Activity:
Lines of the listing that contain "later" need to be copied.

Data for review:
__________________________________________________

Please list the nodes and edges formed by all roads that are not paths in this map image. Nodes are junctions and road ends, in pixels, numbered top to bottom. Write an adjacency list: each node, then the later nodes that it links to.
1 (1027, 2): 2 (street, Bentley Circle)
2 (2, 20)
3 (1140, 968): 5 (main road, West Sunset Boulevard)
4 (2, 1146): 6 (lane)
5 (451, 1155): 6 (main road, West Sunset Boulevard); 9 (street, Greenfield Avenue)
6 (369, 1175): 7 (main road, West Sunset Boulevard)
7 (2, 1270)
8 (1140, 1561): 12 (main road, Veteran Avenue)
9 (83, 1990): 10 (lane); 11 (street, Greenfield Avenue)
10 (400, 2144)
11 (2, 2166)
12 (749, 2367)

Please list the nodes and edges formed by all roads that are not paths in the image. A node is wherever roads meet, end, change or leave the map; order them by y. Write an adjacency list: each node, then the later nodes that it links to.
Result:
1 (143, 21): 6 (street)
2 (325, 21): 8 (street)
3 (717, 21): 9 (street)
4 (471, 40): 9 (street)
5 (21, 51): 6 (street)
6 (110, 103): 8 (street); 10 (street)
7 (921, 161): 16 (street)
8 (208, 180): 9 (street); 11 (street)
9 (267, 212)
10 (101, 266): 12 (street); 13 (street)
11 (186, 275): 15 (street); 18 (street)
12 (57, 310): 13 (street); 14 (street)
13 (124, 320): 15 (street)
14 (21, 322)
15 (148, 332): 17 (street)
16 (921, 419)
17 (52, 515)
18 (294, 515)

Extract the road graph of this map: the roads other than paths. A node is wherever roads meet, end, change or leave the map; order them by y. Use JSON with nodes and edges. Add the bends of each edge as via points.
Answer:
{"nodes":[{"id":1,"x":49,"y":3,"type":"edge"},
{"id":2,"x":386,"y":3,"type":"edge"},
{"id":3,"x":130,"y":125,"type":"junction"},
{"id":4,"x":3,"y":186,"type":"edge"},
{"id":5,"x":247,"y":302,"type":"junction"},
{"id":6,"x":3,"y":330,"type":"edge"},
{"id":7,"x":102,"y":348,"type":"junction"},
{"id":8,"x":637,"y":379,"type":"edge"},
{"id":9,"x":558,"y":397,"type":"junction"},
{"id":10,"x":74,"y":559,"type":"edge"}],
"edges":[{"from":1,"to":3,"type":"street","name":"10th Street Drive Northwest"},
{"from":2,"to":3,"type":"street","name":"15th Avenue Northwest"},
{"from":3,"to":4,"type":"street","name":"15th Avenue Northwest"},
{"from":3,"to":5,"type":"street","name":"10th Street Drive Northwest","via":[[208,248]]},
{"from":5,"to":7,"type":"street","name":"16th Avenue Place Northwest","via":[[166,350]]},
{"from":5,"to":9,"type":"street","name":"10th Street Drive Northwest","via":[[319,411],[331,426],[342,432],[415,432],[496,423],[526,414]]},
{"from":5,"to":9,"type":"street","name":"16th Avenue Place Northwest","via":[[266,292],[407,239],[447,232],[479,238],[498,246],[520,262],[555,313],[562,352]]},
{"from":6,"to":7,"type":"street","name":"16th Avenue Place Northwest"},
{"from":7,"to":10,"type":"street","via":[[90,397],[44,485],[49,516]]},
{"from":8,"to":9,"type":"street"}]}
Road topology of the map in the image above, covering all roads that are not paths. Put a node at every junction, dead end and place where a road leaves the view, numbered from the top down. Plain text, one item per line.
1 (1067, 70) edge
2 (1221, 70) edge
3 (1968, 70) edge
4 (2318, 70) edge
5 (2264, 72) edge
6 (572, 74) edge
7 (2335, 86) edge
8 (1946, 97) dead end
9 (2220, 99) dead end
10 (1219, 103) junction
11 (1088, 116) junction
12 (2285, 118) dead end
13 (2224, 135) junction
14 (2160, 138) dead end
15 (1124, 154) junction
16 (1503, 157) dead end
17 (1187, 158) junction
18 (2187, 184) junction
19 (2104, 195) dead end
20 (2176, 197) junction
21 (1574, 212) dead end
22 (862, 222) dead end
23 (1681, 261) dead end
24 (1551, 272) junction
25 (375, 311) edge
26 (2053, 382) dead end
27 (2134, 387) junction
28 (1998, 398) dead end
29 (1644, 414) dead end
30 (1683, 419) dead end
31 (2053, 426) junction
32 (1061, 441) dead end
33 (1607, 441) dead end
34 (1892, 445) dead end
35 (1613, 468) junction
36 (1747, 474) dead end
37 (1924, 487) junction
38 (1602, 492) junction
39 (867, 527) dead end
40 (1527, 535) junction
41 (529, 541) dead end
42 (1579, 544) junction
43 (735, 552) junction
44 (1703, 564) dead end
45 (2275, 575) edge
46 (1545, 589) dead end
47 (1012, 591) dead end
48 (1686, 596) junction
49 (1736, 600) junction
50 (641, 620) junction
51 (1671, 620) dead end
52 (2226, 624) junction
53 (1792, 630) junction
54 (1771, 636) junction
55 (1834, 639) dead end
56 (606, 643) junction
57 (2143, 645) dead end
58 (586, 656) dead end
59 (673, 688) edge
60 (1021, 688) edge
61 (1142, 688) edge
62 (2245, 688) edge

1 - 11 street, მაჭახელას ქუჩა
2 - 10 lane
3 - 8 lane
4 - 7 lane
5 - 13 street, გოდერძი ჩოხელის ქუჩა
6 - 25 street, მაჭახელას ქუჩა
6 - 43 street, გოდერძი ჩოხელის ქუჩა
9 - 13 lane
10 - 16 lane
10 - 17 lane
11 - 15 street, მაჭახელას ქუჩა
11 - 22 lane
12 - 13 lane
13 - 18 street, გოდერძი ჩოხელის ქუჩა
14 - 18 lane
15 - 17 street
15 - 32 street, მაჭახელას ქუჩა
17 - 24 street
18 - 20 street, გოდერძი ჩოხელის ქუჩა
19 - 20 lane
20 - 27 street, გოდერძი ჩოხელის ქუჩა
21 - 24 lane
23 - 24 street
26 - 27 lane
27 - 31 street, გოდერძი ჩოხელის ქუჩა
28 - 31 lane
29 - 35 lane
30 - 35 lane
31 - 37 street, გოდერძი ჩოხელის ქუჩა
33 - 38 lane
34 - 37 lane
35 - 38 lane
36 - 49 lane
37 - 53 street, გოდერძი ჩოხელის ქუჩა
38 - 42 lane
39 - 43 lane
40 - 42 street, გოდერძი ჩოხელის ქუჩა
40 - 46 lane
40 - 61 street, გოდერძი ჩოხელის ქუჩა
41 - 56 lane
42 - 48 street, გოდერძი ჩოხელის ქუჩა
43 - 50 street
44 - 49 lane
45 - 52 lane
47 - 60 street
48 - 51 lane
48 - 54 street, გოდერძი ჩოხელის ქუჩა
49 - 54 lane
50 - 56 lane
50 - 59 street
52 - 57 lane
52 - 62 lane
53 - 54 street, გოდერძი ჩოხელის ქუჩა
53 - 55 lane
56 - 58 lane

__________________________________________________

Finished exercise:
Please list the nodes and edges formed by all roads that are not paths in this map image. Nodes are junctions and road ends, in pixels, numbered top to bottom. Write an adjacency list: each node, then the later nodes that it links to.
Please list the nodes and edges formed by all roads that are not paths in the image. A node is wherever roads meet, end, change or leave the map; order them by y. Write an adjacency list: each node, then the later nodes that it links to.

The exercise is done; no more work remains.